Bunlar da atalarımızın sözleri
***
“İti vurmazlar sahibinin hatırı var” diye bir söz daha vardır bizim oralarda. Sahibinden kasıt komşu. Bakıyoruz itini de vuruyor, atını da, icabında uçağını da elin oğlu. Hatır filan da dinlemiyor can boğazda olunca.
İğneyi kendimize, batırırsak şimdi. Allah için, kabahat sırf komşunun mu? Bizim hiç mi payımız yok? Hangi komşu vücudunu ortadan kaldırmayı kabul eder ki ne edelim “komşuluk hatırı?” deyip de?
Öyle denmiş ya bizde de pek bilinen bir Arap atasözünde:
“Men dakka duka” Edersen bulursun.
İran- Irak-Suriye- Kıbrıs Rum Kesimi- Yunanistan- Bulgaristan- Rusya Gürcistan-Ermenistan- Azerbaycan.
“Gören maşallah desin
Kimin var böyle dostu?”
Çokluğuyla övünürken bir bakmışız problem zenginliğine dönüşmüş bu komşu bolluğu.
“Kazan- kazana” niyet iken düşler.
“Kaybet- kaybet”e dönüştü işler.
Hz Musa Allah’la görüşmeye giderken yaşlı biri kendisi için de bir eşek dileğinde bulunmuş. Hz Musa dileğini iletince Allah da o kuluma deki onun haset ettiği bir komşusu var. Ona iki eşek için dua etsin. Kendisinin de dileğini kabul edeyim. Hz Musa dönüp durumu iletmiş. Yaşlı adamın cevabı şu olmuş.
Ne komşuya iki eşek, nede bana bir.
Günümüz komşuluk hissiyatına tercüman bir dilek tam da, bize göre..
Son dönem “yurtta da, cihanda da” bir şeyler oldu komşuluklarımıza.
“Sıfır problem” ummuşken sıfır komşuluk, yığınla problem…
Bir istisnası var, uzak komşu Gazze…
Ortadoğu’nun ateş topu o da. Dokunanı yakıyor. Komşu komşunun ateşine de muhtaç belli ki.

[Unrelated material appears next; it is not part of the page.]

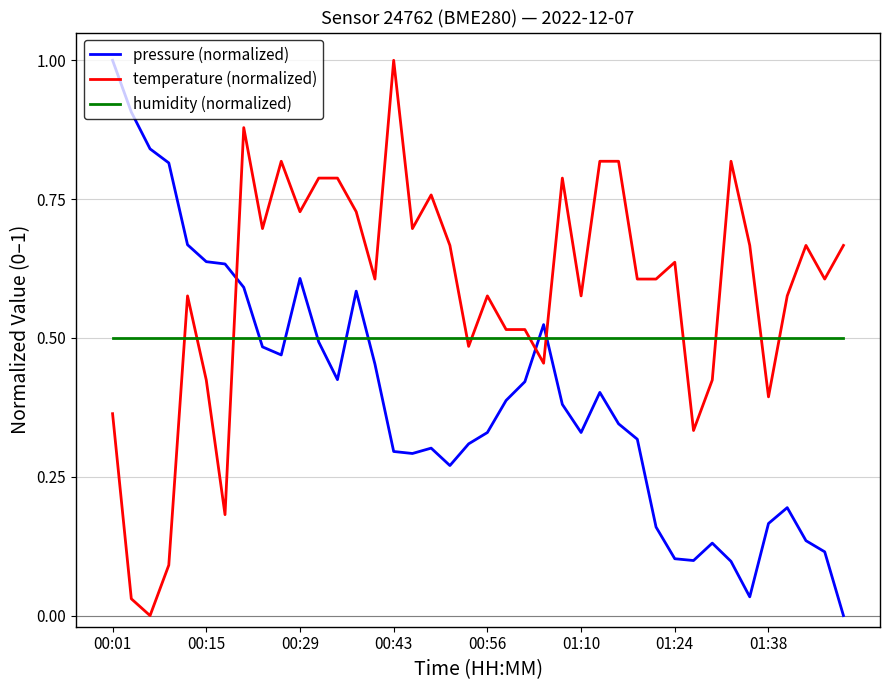

What is the greatest value displayed?

1.0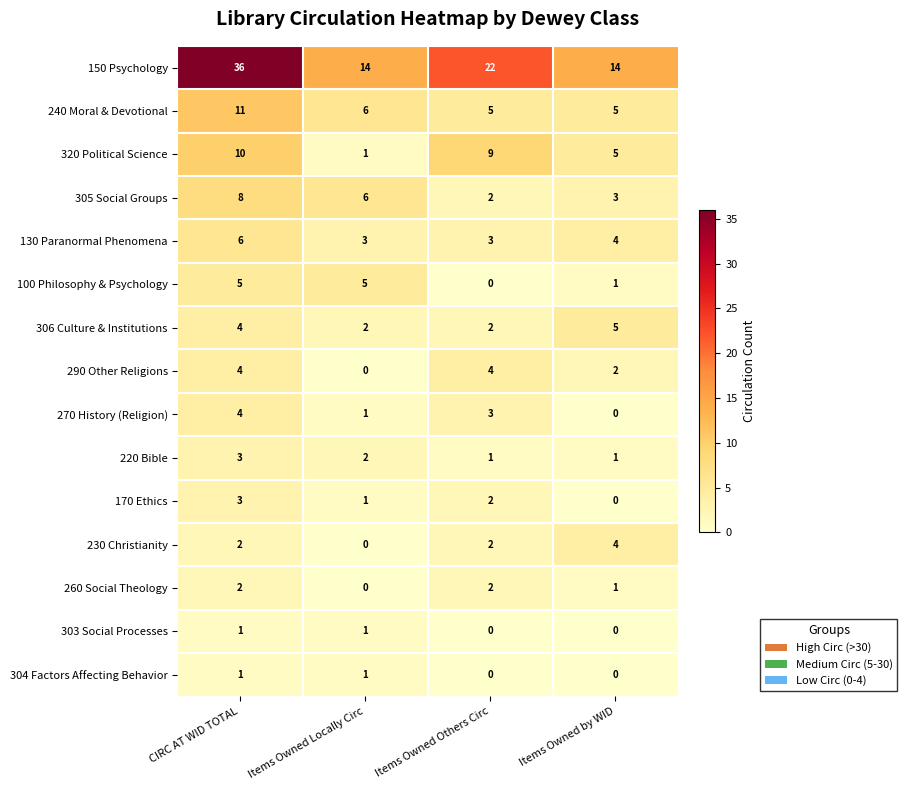

Which series has the largest total across all categories?

150 Psychology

“Gazzeniz mübarek olsun” demek düşer bize ancak bu durumda tabloyu yaratanlara.. Başka da ne denebilir ki?
Bir yangın ki komşuda geliyor yana yana bize doğru.
Payımıza neler düşürülecek bakalım daha da komşuda pişirilenden, önümüzdeki günlerde?